Small firms are big in city, area economy

2/16/2002
BY JANE SCHMUCKER
BLADE BUSINESS WRITER

Lots of area residents don't have very many co-workers.

About half of the business establishments in area counties have one to four employees, according to the U.S. Census Bureau. Many of those plants and offices are branches of larger operations, but a significant number are independent, small businesses.

In many such businesses, two or three generations of a family are involved in operations, said Linda Bowyer, director of the small business and entrepreneurship institute at the University of Toledo.

The recession has affected more small businesses than larger industries because more small ventures operate on a shoe-string, said Bruce Lee, executive vice president of Fifth Third Bank. Especially since Sept. 11, many businesses have needed to dig into reserve funds. For many businesses, recent months have been the hardest in more than a decade, experts said.

But the economy hasn't diminished the number of people who at least investigate starting their own business.

“Maybe I'd have a little more job security if I'd pilot my own boat,” Ms. Bowyer said some of her clients tell her.

Others just appear to want to work for themselves, feeling that, even if they work longer hours and earn less, they'd be happier.

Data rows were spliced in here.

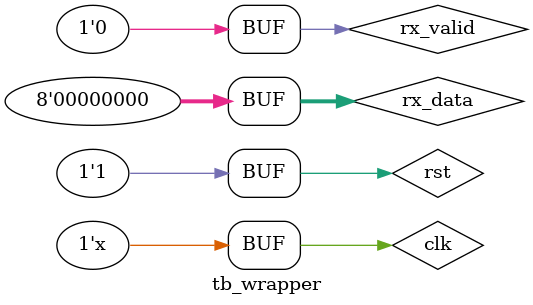
<source format=v>
`timescale 1ns/1ps

module tb_wrapper;

    // Testbench signals
    reg clk = 0;
    reg rst = 1;
    reg [7:0] rx_data = 0;
    reg rx_valid = 0;
    wire [7:0] msg_type;
    wire [15:0] msg_len;
    wire new_msg;

    // Clock generation: 10ns period
    always #5 clk = ~clk;

    // Instantiate the DUT
    itch_parser dut (
        .clk(clk),
        .rst(rst),
        .rx_data(rx_data),
        .rx_valid(rx_valid),
        .msg_type(msg_type),
        .msg_len(msg_len),
        .new_msg(new_msg)
    );

    // Dump VCD waveform
    initial begin
        $dumpfile("waveform.vcd");
        $dumpvars(0, tb_wrapper);
    end

endmodule

</source>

Down markets present opportunities for such entrepreneurs. It's less expensive to borrow money and real estate costs - which for years have been less in Toledo than many cities - are lower in some cases.

However, lenders, who traditionally are more leery of small business loans, have become nervous, Ms. Bowyer said.

Local counties have long been more dependent on small businesses and small branches of larger organizations than many areas of Ohio and Michigan.

Only 32 work sites employed more than 1,000 people in 19 area counties in 1999, the most recent year that U.S. Census records are available. That same year, Franklin County (where Columbus is) had 40 and Cuyahoga County (where Cleveland is) had 48.

Throughout Ohio, there were 297 sites had more than 1,000 employees. Michigan had 250 that year.

Of the 11,225 workplaces that the census counted in Lucas County, almost 10,500, or 93 percent, employed fewer than 50. At the time, 12 employed more than 1,000.

Hancock County had four sites employing more than 1,000 and Monroe County had three. But most northwest Ohio and southeast Michigan counties had only one or two such sizeable workplaces and several - including Ottawa, Paulding, Seneca, and Williams counties - had none.

Nevertheless, many of those small plants and offices are dependent on the fortunes of the region's largest businesses, particularly in the auto industry.